At FAU MoD Research Center for Mathematics of Data at Friedrich-Alexander-Universität Erlangen-Nürnberg, we were glad to have the free (online) two-day course on April 28-29th, 2022 about Deep Learning with MATLAB organized by MathWorks in cooperation with FAU MoD and CMAI (Fairfax, Virginia). It includes a short MATLAB introduction w.r.t. visualization and analyzation of Data.
Day 1: Introduction to MATLAB
When: Thursday, April 28, 2022, 15:00H to 16:30H (CEST)
Materials for the Introduction to MATLAB Session
In this session, you will learn how MATLAB can be used to visualize and analyze data, perform numerical computations, and develop algorithms. Through live demonstrations and examples, you will see how MATLAB can help you become more effective in your work.
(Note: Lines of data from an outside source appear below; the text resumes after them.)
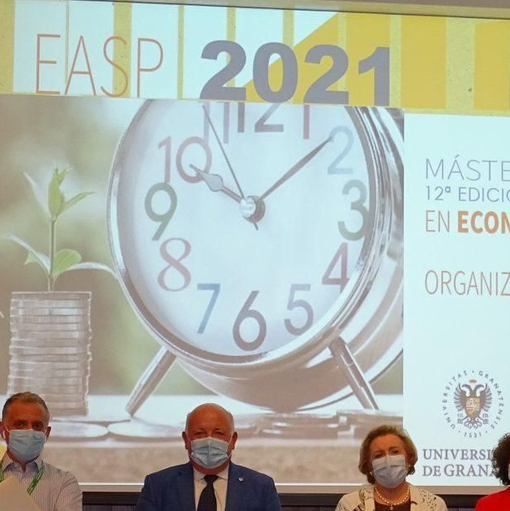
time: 10:08
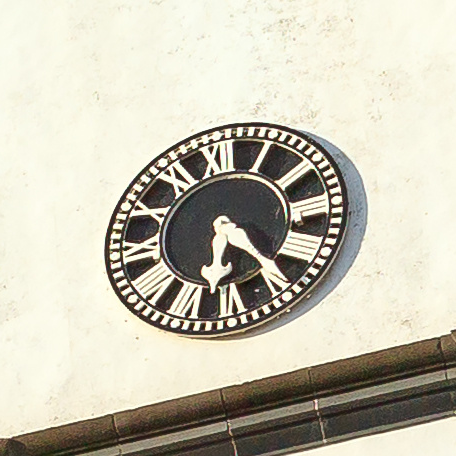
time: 6:23
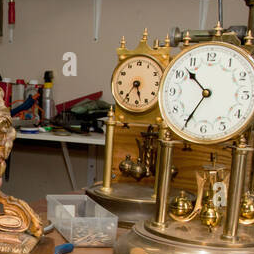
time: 10:34
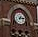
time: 1:13
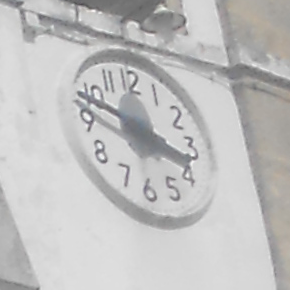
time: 3:48
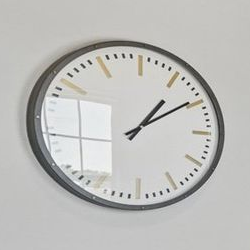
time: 1:09
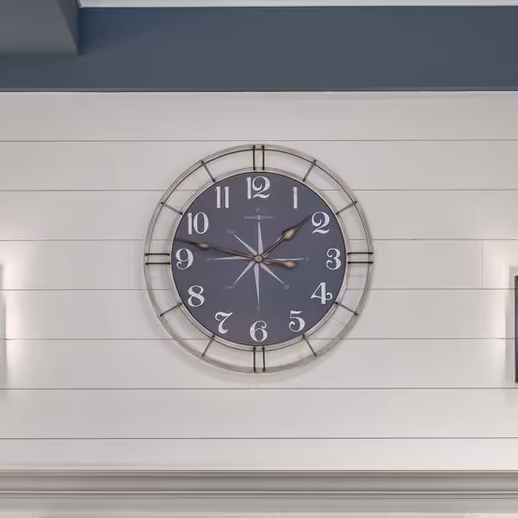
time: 1:47
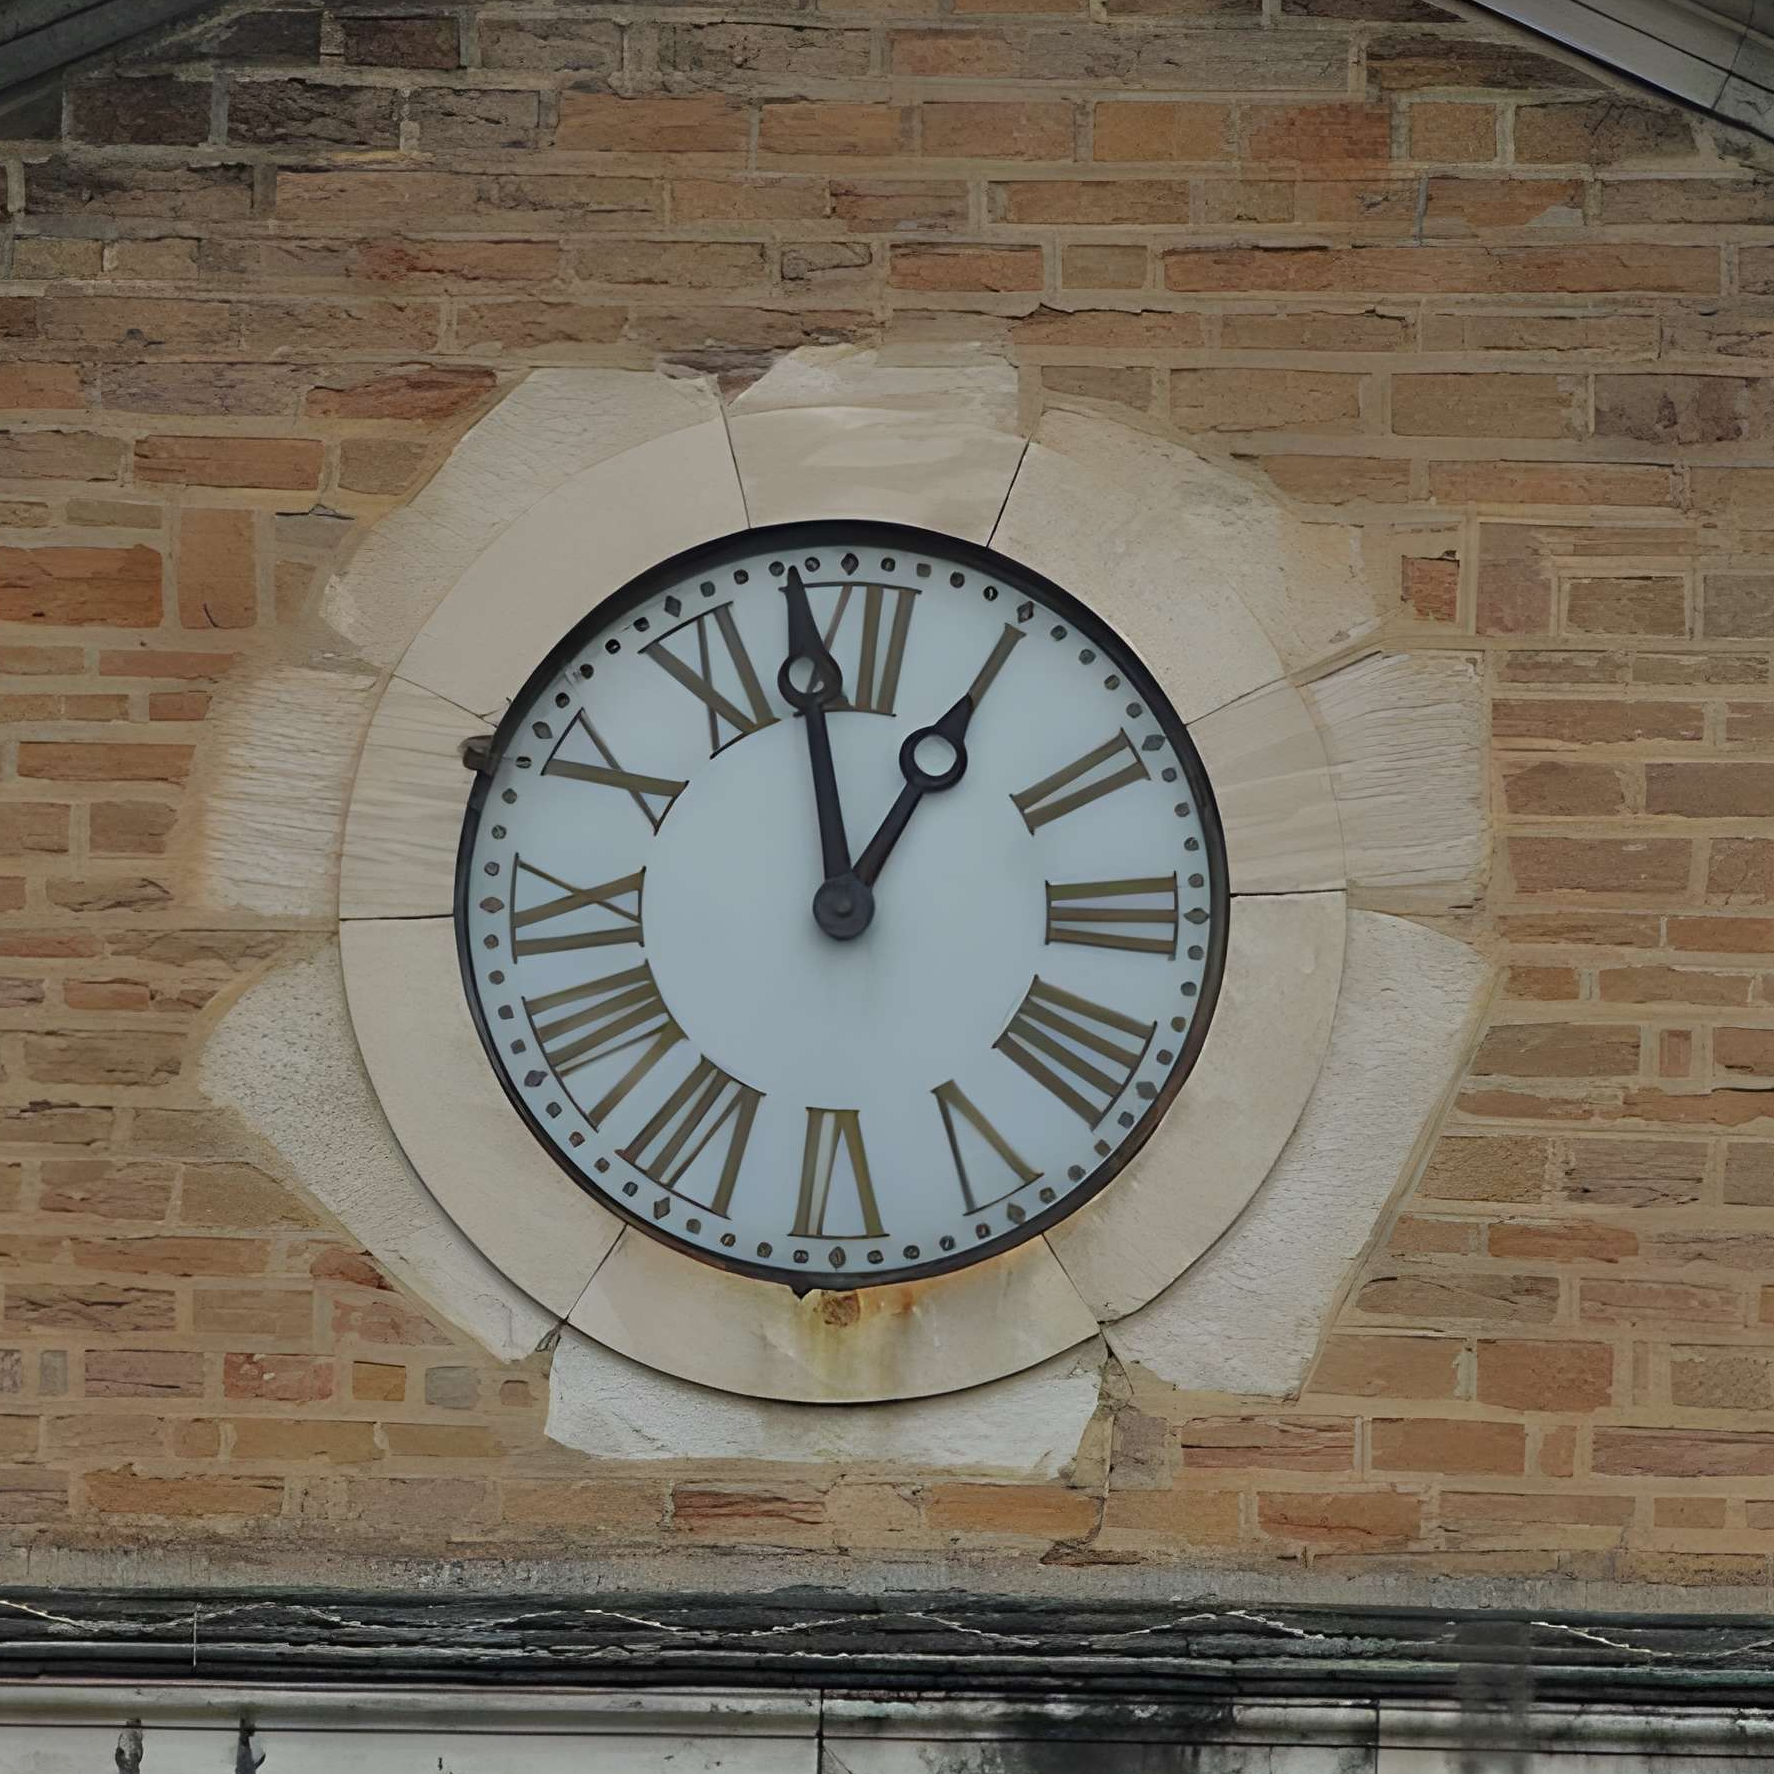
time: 12:58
This session is targeted at those who are new to MATLAB. However, experienced MATLAB users may also benefit from the session, as the presenter, Evan Cosgrave (Ph.D.), will be covering some tips and tricks from the newer releases of MATLAB:
1. Accessing data from many sources (files, other software, hardware, etc.)
2. Using interactive tools for iterative exploration, design, and problem-solving
3. Automating and capturing your work in easy-to-write scripts and programs
4. Sharing your results with others by automatically creating reports
5. Building and deploying interactive applications
Day 2: Deep Learning with MATLAB – Hands-on Workshop
When: Friday, April 29, 2022, 15:00H to 17:00H (CEST)
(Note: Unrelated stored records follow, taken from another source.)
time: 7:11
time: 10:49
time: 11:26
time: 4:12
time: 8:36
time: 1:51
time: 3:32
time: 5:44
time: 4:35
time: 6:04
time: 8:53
Materials for the Deep Learning with MATLAB Session
Deep learning is quickly becoming embedded in everyday applications. It’s becoming essential for students and educators to adopt this technology to solve complex real-world problems. MATLAB and Simulink provide a flexible and powerful platform to develop and automate data analysis, deep learning, AI, and simulation workflows in a wide range of domains and industries.
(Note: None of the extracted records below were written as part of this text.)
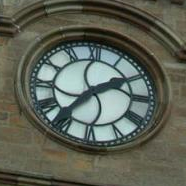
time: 1:36
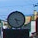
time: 3:26
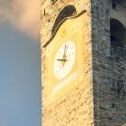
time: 9:01
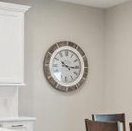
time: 10:15
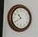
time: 10:40
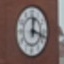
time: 12:18
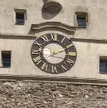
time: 2:18
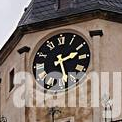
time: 2:26
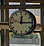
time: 12:14
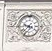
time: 9:37
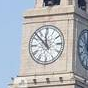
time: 11:52
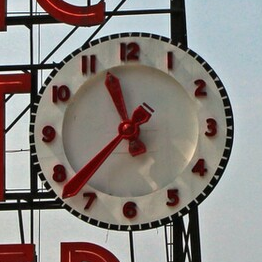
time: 11:37
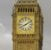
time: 8:09
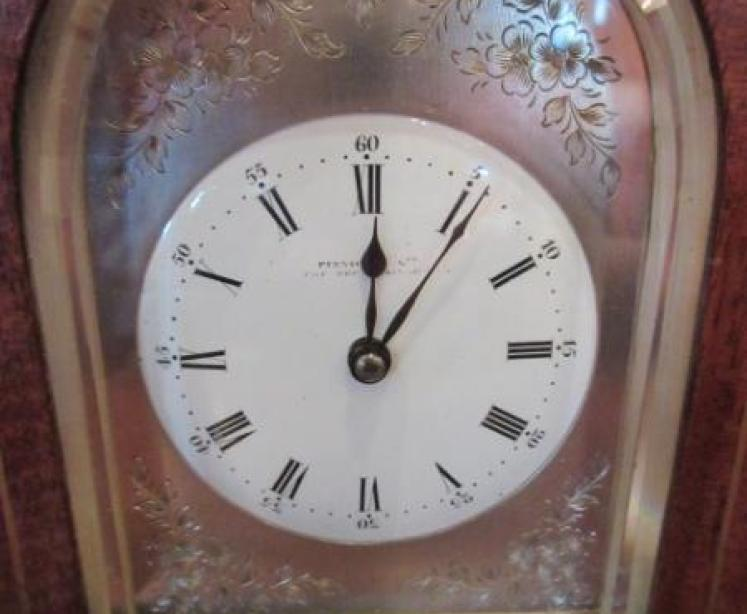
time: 12:05
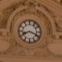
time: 8:18
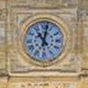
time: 11:02
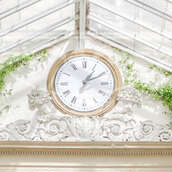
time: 1:10
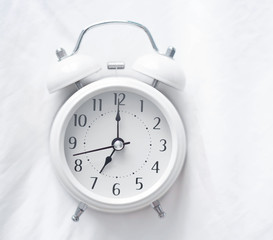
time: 7:00
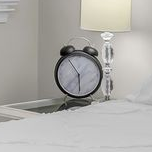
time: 5:54
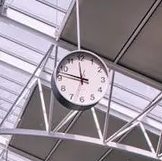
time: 11:47
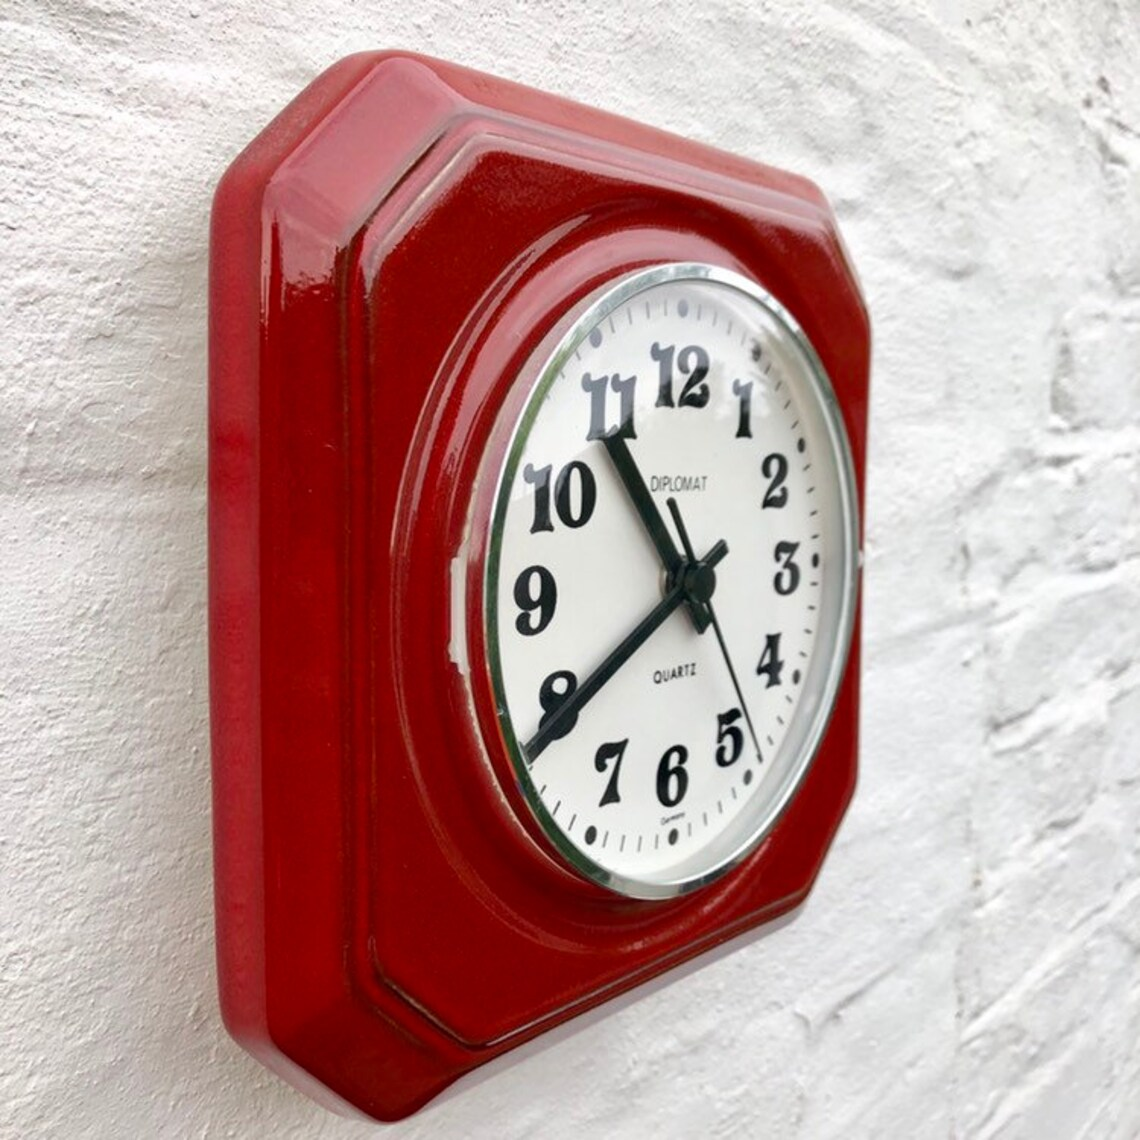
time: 10:39
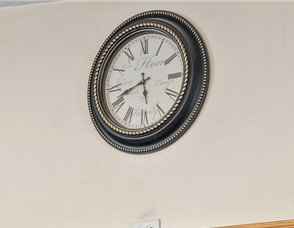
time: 5:41
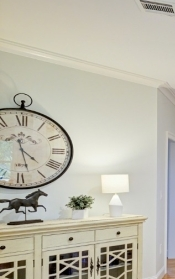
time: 4:27
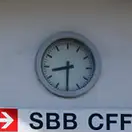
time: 8:30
In this hands-on workshop, Ramnarayan Krishnamurthy (Ph.D.) and Kathi Kugler (Ph.D.) will introduce workflows for which you will write code in MATLAB Online to:
1. Train deep neural networks on GPUs in the cloud
2. Create deep learning models from scratch for image and signal data
3. Explore pre-trained models and use transfer learning
4. Learn how you can deploy your code to embedded targets
5. Discuss how you can interface with Python frameworks
*No installation of MATLAB is necessary.